An exact copy of all the lines below is required, with every image left out.

■ ■ ■

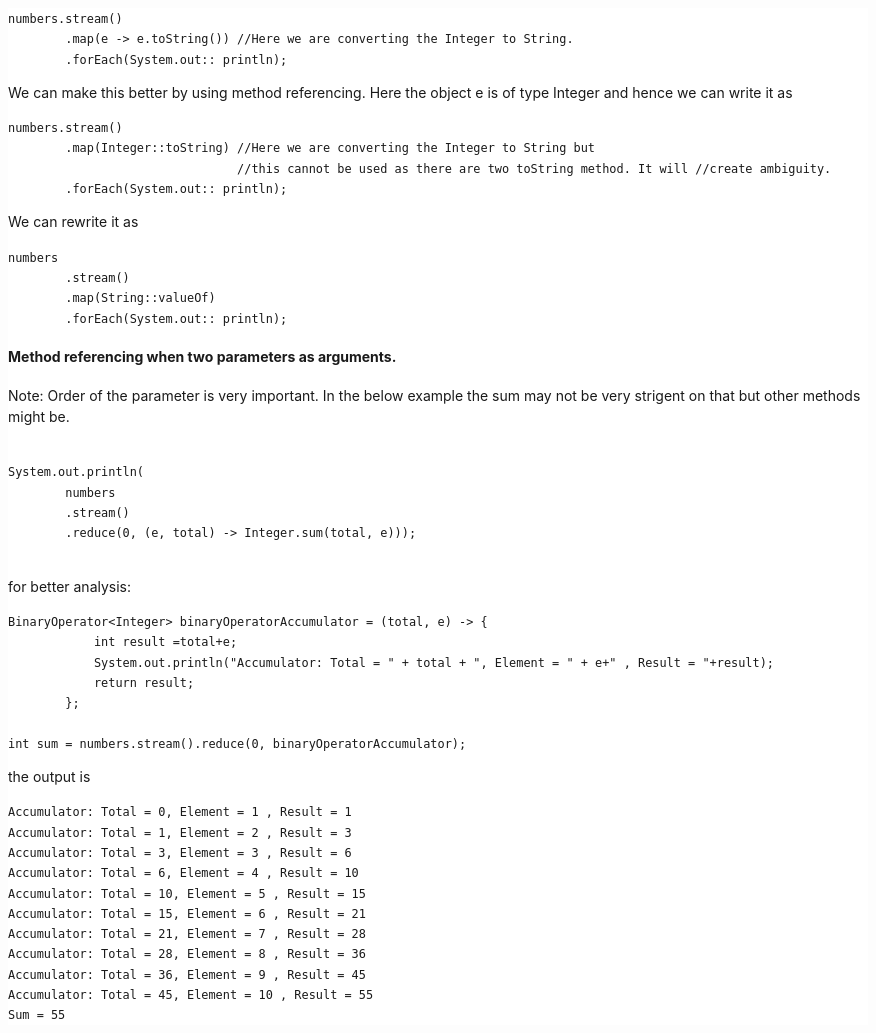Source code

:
 ```
numbers.stream()
		.map(e -> e.toString()) //Here we are converting the Integer to String.
		.forEach(System.out:: println);
```


We can make this better by using method referencing. Here the object e is of type Integer and hence we can write it as 

```
numbers.stream()
		.map(Integer::toString) //Here we are converting the Integer to String but 
		                        //this cannot be used as there are two toString method. It will //create ambiguity.
		.forEach(System.out:: println);
```


We can rewrite it as

```
numbers
		.stream()
		.map(String::valueOf)
		.forEach(System.out:: println);
```

#### Method referencing when two parameters as arguments.

Note: Order of the parameter is very important. In the below example the sum may not be very strigent on that but other methods might be. 

```

System.out.println(
		numbers
		.stream()
		.reduce(0, (e, total) -> Integer.sum(total, e)));
		
```

for better analysis:

```
BinaryOperator<Integer> binaryOperatorAccumulator = (total, e) -> {
			int result =total+e;
			System.out.println("Accumulator: Total = " + total + ", Element = " + e+" , Result = "+result);
			return result;
		};

int sum = numbers.stream().reduce(0, binaryOperatorAccumulator);
```
the output is 

```
Accumulator: Total = 0, Element = 1 , Result = 1
Accumulator: Total = 1, Element = 2 , Result = 3
Accumulator: Total = 3, Element = 3 , Result = 6
Accumulator: Total = 6, Element = 4 , Result = 10
Accumulator: Total = 10, Element = 5 , Result = 15
Accumulator: Total = 15, Element = 6 , Result = 21
Accumulator: Total = 21, Element = 7 , Result = 28
Accumulator: Total = 28, Element = 8 , Result = 36
Accumulator: Total = 36, Element = 9 , Result = 45
Accumulator: Total = 45, Element = 10 , Result = 55
Sum = 55

```
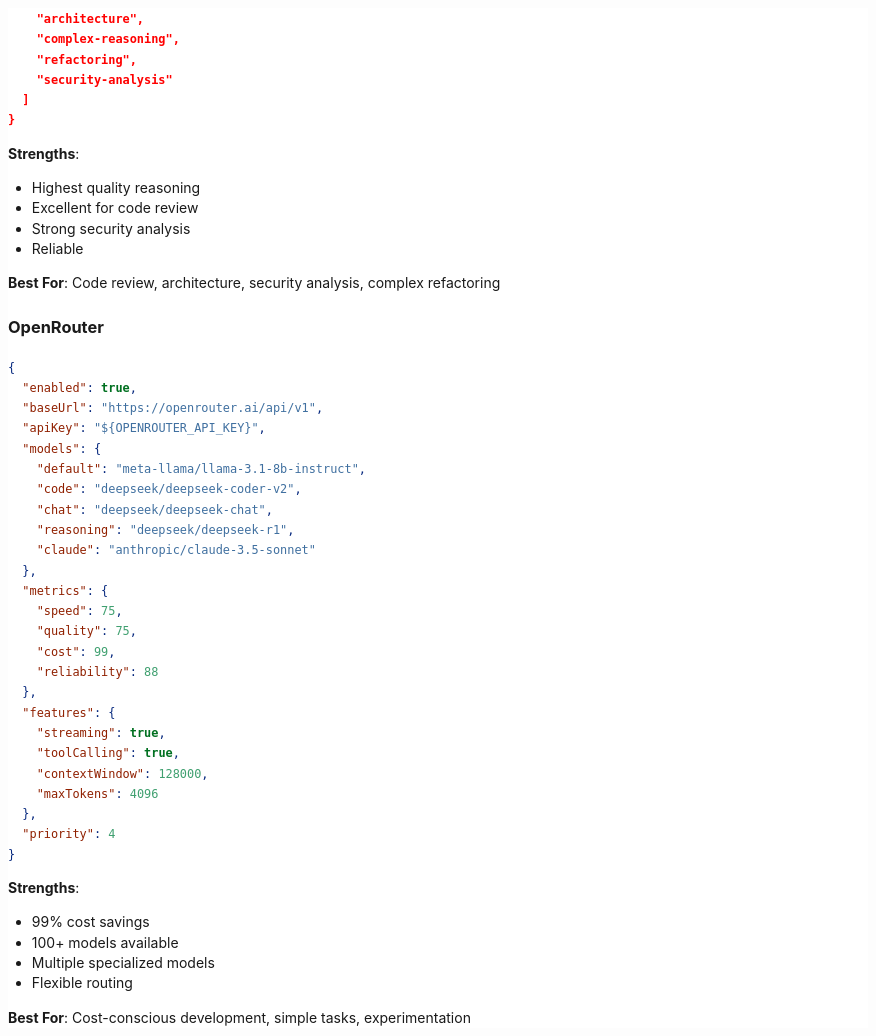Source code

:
 ```json
    "architecture",
    "complex-reasoning",
    "refactoring",
    "security-analysis"
  ]
}
```

**Strengths**:
- Highest quality reasoning
- Excellent for code review
- Strong security analysis
- Reliable

**Best For**: Code review, architecture, security analysis, complex refactoring

### OpenRouter

```json
{
  "enabled": true,
  "baseUrl": "https://openrouter.ai/api/v1",
  "apiKey": "${OPENROUTER_API_KEY}",
  "models": {
    "default": "meta-llama/llama-3.1-8b-instruct",
    "code": "deepseek/deepseek-coder-v2",
    "chat": "deepseek/deepseek-chat",
    "reasoning": "deepseek/deepseek-r1",
    "claude": "anthropic/claude-3.5-sonnet"
  },
  "metrics": {
    "speed": 75,
    "quality": 75,
    "cost": 99,
    "reliability": 88
  },
  "features": {
    "streaming": true,
    "toolCalling": true,
    "contextWindow": 128000,
    "maxTokens": 4096
  },
  "priority": 4
}
```

**Strengths**:
- 99% cost savings
- 100+ models available
- Multiple specialized models
- Flexible routing

**Best For**: Cost-conscious development, simple tasks, experimentation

■ ■ ■

> [ANSWER SPACE]:
Source code

:
 ```
numbers.stream()
		.map(e -> e.toString()) //Here we are converting the Integer to String.
		.forEach(System.out:: println);
```


We can make this better by using method referencing. Here the object e is of type Integer and hence we can write it as 

```
numbers.stream()
		.map(Integer::toString) //Here we are converting the Integer to String but 
		                        //this cannot be used as there are two toString method. It will //create ambiguity.
		.forEach(System.out:: println);
```


We can rewrite it as

```
numbers
		.stream()
		.map(String::valueOf)
		.forEach(System.out:: println);
```

#### Method referencing when two parameters as arguments.

Note: Order of the parameter is very important. In the below example the sum may not be very strigent on that but other methods might be. 

```

System.out.println(
		numbers
		.stream()
		.reduce(0, (e, total) -> Integer.sum(total, e)));
		
```

for better analysis:

```
BinaryOperator<Integer> binaryOperatorAccumulator = (total, e) -> {
			int result =total+e;
			System.out.println("Accumulator: Total = " + total + ", Element = " + e+" , Result = "+result);
			return result;
		};

int sum = numbers.stream().reduce(0, binaryOperatorAccumulator);
```
the output is 

```
Accumulator: Total = 0, Element = 1 , Result = 1
Accumulator: Total = 1, Element = 2 , Result = 3
Accumulator: Total = 3, Element = 3 , Result = 6
Accumulator: Total = 6, Element = 4 , Result = 10
Accumulator: Total = 10, Element = 5 , Result = 15
Accumulator: Total = 15, Element = 6 , Result = 21
Accumulator: Total = 21, Element = 7 , Result = 28
Accumulator: Total = 28, Element = 8 , Result = 36
Accumulator: Total = 36, Element = 9 , Result = 45
Accumulator: Total = 45, Element = 10 , Result = 55
Sum = 55

```
Source code

:
 ```json
    "architecture",
    "complex-reasoning",
    "refactoring",
    "security-analysis"
  ]
}
```

**Strengths**:
- Highest quality reasoning
- Excellent for code review
- Strong security analysis
- Reliable

**Best For**: Code review, architecture, security analysis, complex refactoring

### OpenRouter

```json
{
  "enabled": true,
  "baseUrl": "https://openrouter.ai/api/v1",
  "apiKey": "${OPENROUTER_API_KEY}",
  "models": {
    "default": "meta-llama/llama-3.1-8b-instruct",
    "code": "deepseek/deepseek-coder-v2",
    "chat": "deepseek/deepseek-chat",
    "reasoning": "deepseek/deepseek-r1",
    "claude": "anthropic/claude-3.5-sonnet"
  },
  "metrics": {
    "speed": 75,
    "quality": 75,
    "cost": 99,
    "reliability": 88
  },
  "features": {
    "streaming": true,
    "toolCalling": true,
    "contextWindow": 128000,
    "maxTokens": 4096
  },
  "priority": 4
}
```

**Strengths**:
- 99% cost savings
- 100+ models available
- Multiple specialized models
- Flexible routing

**Best For**: Cost-conscious development, simple tasks, experimentation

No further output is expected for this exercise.